Isoe also thinks community members contribute to the city’s potential to be a maker town.

“I think, as a whole, we’ve started thinking about buying local and I think extending that to buying local art and decorating your homes with local art is the next step,” she said. “I think people who are familiar with the arts scene in Tucson have done an amazing job of showing up.”

“I think there are a lot of people in Tucson willing to support artists — people who want to support the arts that aren’t the artists themselves,” Greene said, also giving a nod to Tucson’s resources for creatives.

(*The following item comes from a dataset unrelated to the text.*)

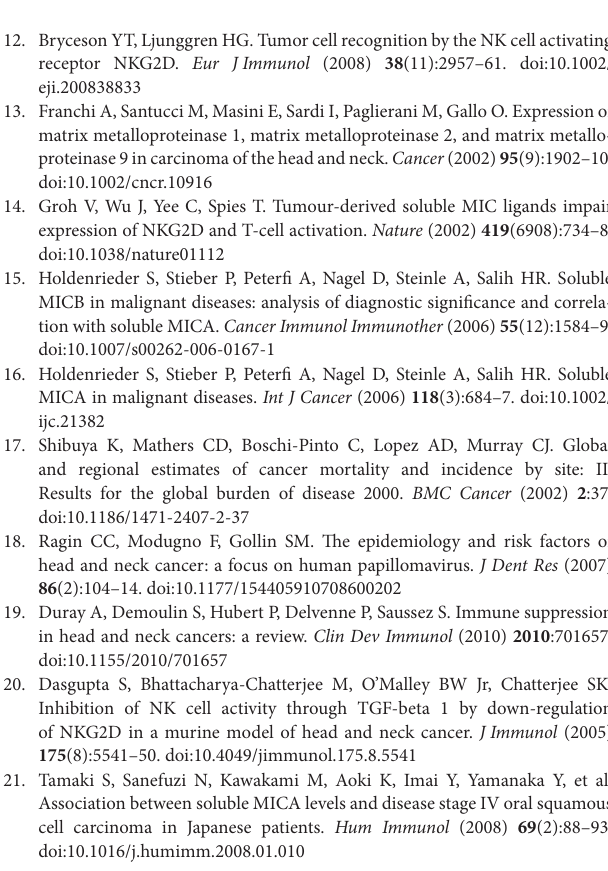
against associated tumor spheroids via reduced migratory capability and a decreased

Marquez said if Tucson can be defined as a maker city, it would be because the Old Pueblo is a place where people can come to create — and feel comfortable doing so.

“For Southern Arizona, I think what defines us is the diversity of our sector,” Marquez said. “Our culinary sector is one of our most creative and committed. If you’re running a small mom and pop restaurant — a taco shop or New American — you absolutely are committing to the creative sector. Whether you’re someone who’s painting in your backyard or building things with your hands, a woodworker or someone working in textiles, or creating music — even the success of the Festival of Books shows the amazing talent that exists here.”

Marquez added that there’s a lot of collaboration in Tucson’s arts community, using SAACA’s chalk art festival as an example. When the festival started years ago, she says it was difficult to find artists who worked with large-scale chalk murals.

“Today, there are hundreds of muralists,” she said. “Much of that is because they’ve been taught by other artists.”

Though communities will allocate portions of their budgets to the arts, “nothing really helps build foundational infrastructure for the future,” SAACA director Kate Marquez said.

Room for growth remains

The pandemic has been hard for artists — especially those who rely on markets.

“I 100% believe Tucson is who it is because of those creatives in our community,” said DeeDee Koenen, co-owner of the shop Pop Cycle, which sells products from a number of local artists. “And if we don’t figure out a way to support them during the pandemic, we have kind of done our community a disservice. If that person has to quit what they do to survive, I think we start losing what Tucson is.”

Public funding in Arizona is also a problem, Marquez said.

Though communities will allocate small portions in their budgets for the arts, “nothing really helps build foundational infrastructure for the future,” she said.

“That puts us at a disadvantage. It doesn’t really allow the arts and culture community to look to the future because they’re looking at a one-year scale.”

But everyone agrees — the arts community is vital to Tucson’s identity.

“It helps define who we are,” Koenen said. “If we didn’t have those creatives, Tucson would seem like anywhere in the USA.”

“I think — if you take culture out of a community, what do you have?” Marquez said. “We always like to say when you wake up each day, how many times do you engage with a creative pursuit? It’s the home you live in, the art on your walls, the food you prepare, music in your car, watching film. It’s absolutely immersed in everything that we do and if you can imagine taking that out of our lives, what would you share?”